• What the exercise asks
Exact copy, pictures excluded: the lines from the one containing "10: 0.936 -> 0.933" to the end of the listing.

_____

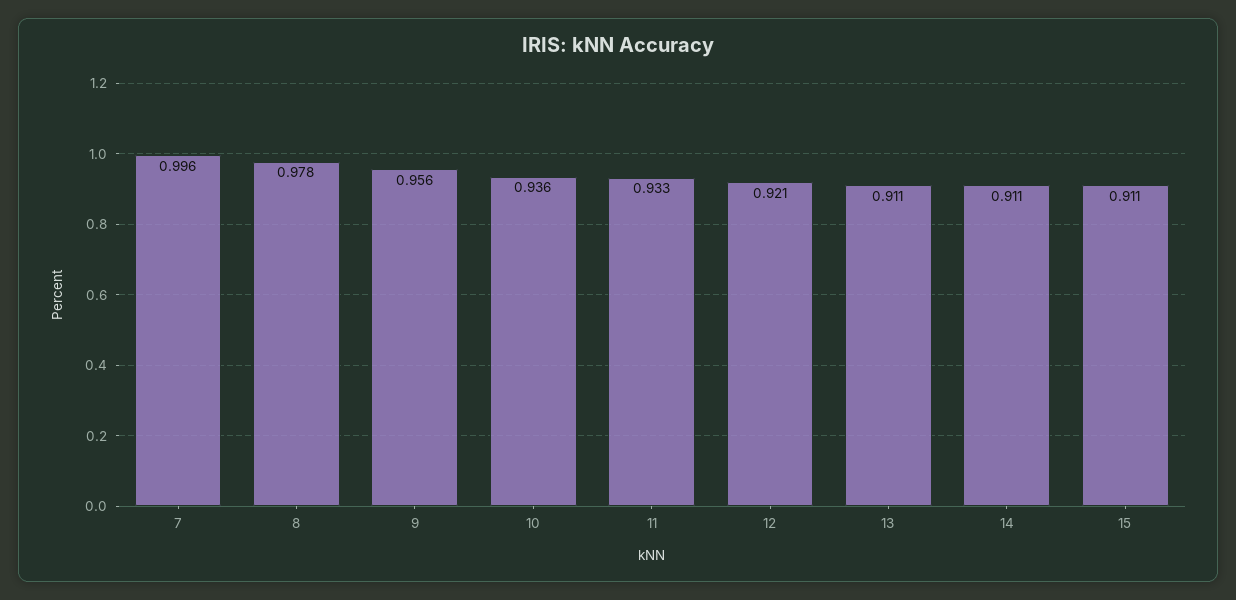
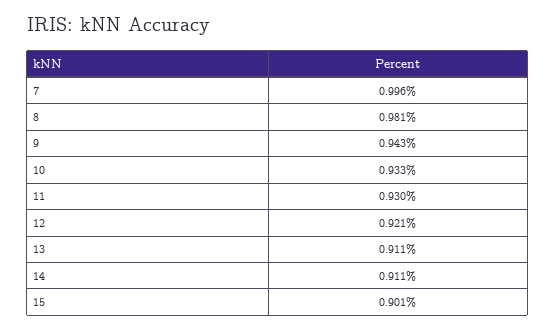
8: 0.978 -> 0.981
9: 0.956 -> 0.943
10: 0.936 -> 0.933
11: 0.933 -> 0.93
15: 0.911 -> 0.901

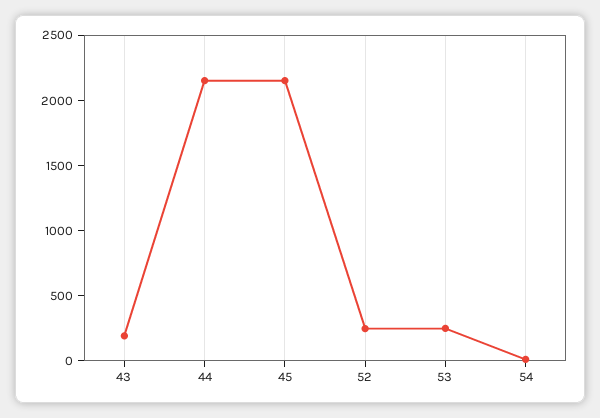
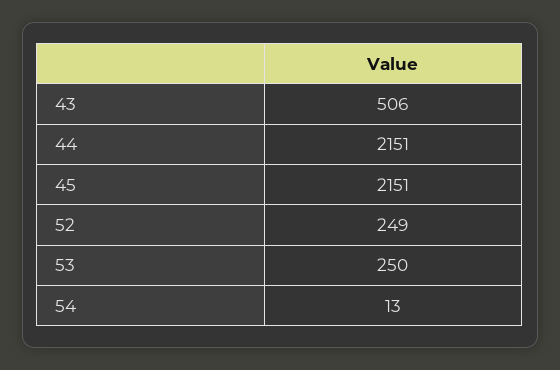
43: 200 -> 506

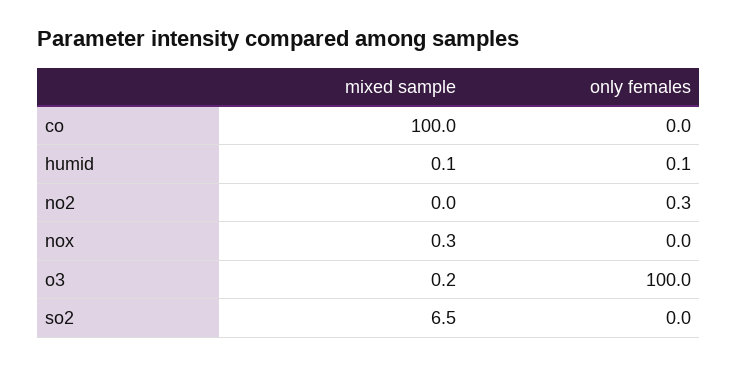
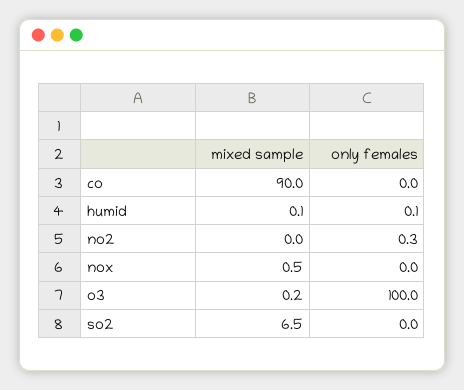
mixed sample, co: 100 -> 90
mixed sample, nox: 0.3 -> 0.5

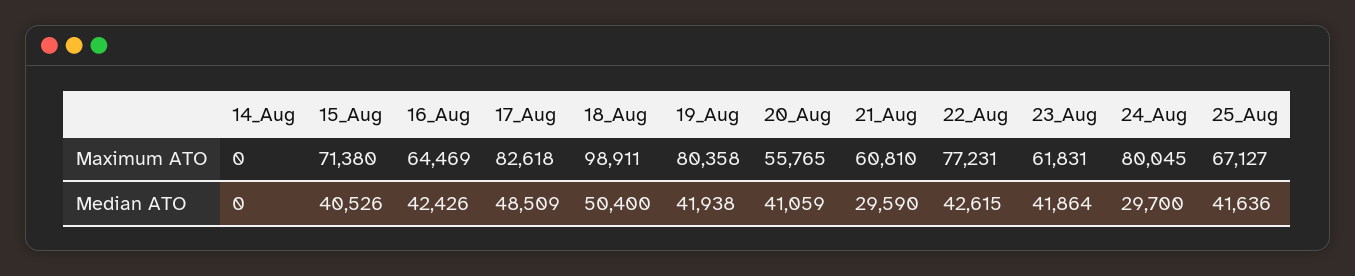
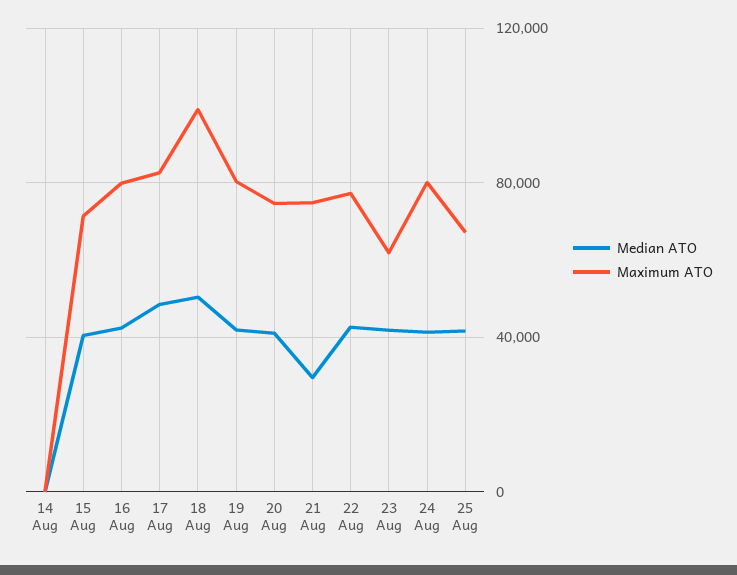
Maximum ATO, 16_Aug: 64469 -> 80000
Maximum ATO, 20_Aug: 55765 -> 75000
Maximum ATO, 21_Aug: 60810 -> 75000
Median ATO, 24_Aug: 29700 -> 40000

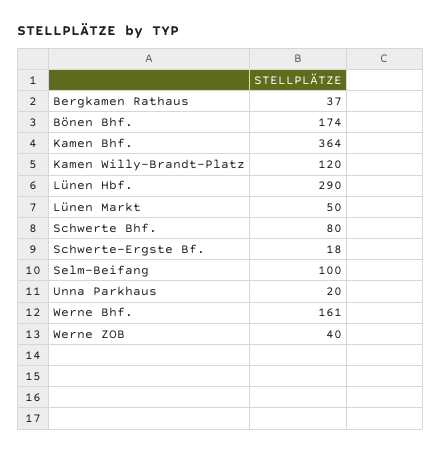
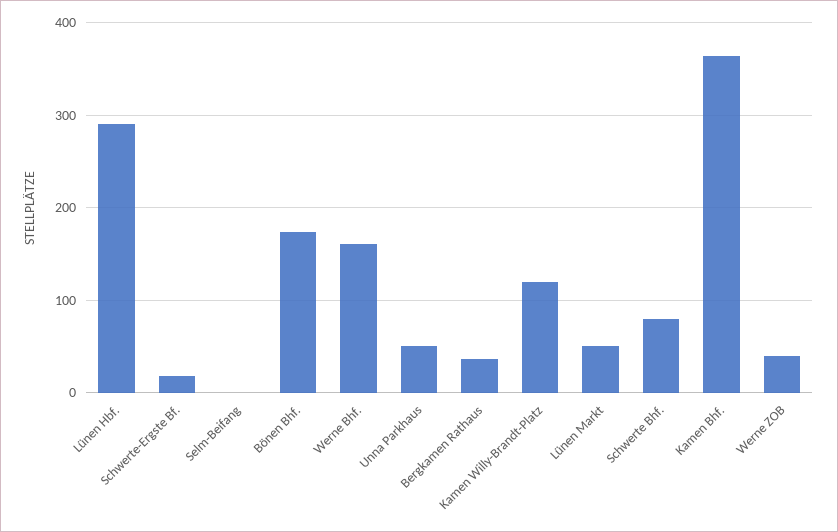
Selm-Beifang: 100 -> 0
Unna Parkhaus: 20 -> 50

_____

• Written reply
10: 0.936 -> 0.933
11: 0.933 -> 0.93
15: 0.911 -> 0.901

43: 200 -> 506

mixed sample, co: 100 -> 90
mixed sample, nox: 0.3 -> 0.5

Maximum ATO, 16_Aug: 64469 -> 80000
Maximum ATO, 20_Aug: 55765 -> 75000
Maximum ATO, 21_Aug: 60810 -> 75000
Median ATO, 24_Aug: 29700 -> 40000

Selm-Beifang: 100 -> 0
Unna Parkhaus: 20 -> 50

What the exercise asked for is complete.